Un pacto de futuro

Rafael Arangüena ABOGADO

OPINIÓN

ALBERTO LÓPEZ

06 ago 2022 . Actualizado a las 11:19 h.

La democracia es, por definición, un pacto entre ciudadanos. Por este motivo, los gobernantes deberían basar su acción política en la promoción permanente de los pactos y ulterior cumplimiento de lo acordado, algo que pese a parecer totalmente obvio, casi nunca lo es.

Expuesto lo anterior, vemos que se habla mucho en estos días de la conveniencia de un pacto de rentas destinado a hacer frente a la desencadenada inflación, que supera límites que hasta hace unos meses eran insospechados para la mayoría de la población. Pero se habla de ello omitiendo, sin embargo, la necesaria reflexión sobre experiencias previas, como aquella oficina de administración de precios implementada por el Gobierno estadounidense para salir de la gran recesión de los años 30 del pasado siglo que, bajo la batuta de John Kenneth Galbraith, tan buenos resultados tuvo en el control del aumento de precios.

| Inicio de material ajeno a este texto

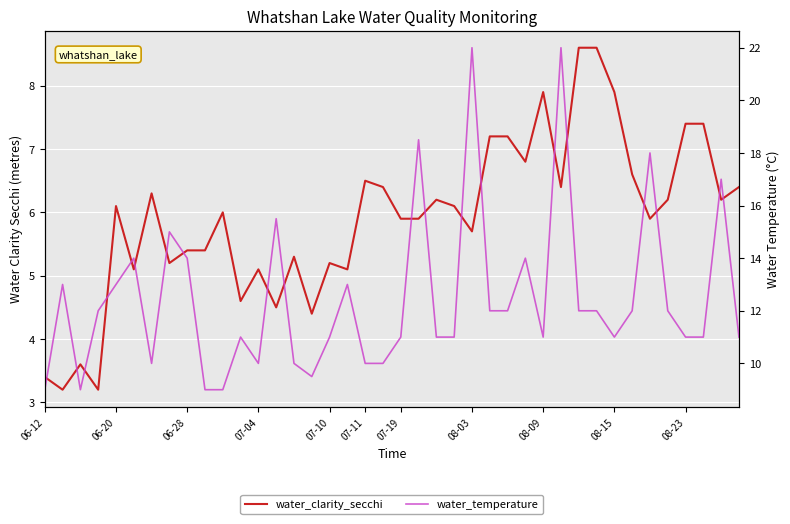

What is the total value across all series at 14?

15.3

Los tiempos cambian, pero los conceptos no tanto. Y menos aún cuando aquella experiencia tuvo réplicas posteriores en el resto del mundo y podría ser adaptable a un escenario de movilización limitada como el actual, en el que solo actuar sobre los salarios, además de injusto, posiblemente no sirva de gran cosa si no se actúa también sobre los precios, por muy censurable que ello pueda parecer en estos tiempos de globalización alocada.

El principal problema que supone conseguir que todo lo propuesto funcione reside, ya no solo en su complejidad, sino sobre todo en su dudosa eficacia en un ecosistema económico como el español, en el que la existencia de un verdadero mercado brilla por su ausencia en sectores tan esenciales como, por ejemplo, el energético o el de la distribución alimentaria.

En ambas áreas económicas, los disparados márgenes de valor añadido que encarecen el producto desde origen hasta el consumidor final deberían invitarnos a reflexionar sobre si, más que un pacto de rentas, sería más urgente la implantación de verdaderos mercados que operasen en sana competencia, y sobre la necesidad de articular políticas públicas destinadas a que ello sea cierto, puesto que no cabe seguir imputando todos nuestros males al malvado Putin.

Siguiendo esta senda, probablemente conseguiríamos que el campo español volviese a ser rentable —económicamente— sobre la base de asentar la mayor parte del valor del producto en el productor primario con lo que ello implica a nivel medioambiental. A este objetivo podríamos sumar otro no menos importante: rellenar algo esa España vaciada que ya supone un grito colectivo y, de paso, como propina, que por fin funcionase ese cuento que nos contaron en el cole de que el mercado todo lo equilibra y la sana competencia siempre devuelve los precios a su justo nivel, para alivio de nuestros bolsillos.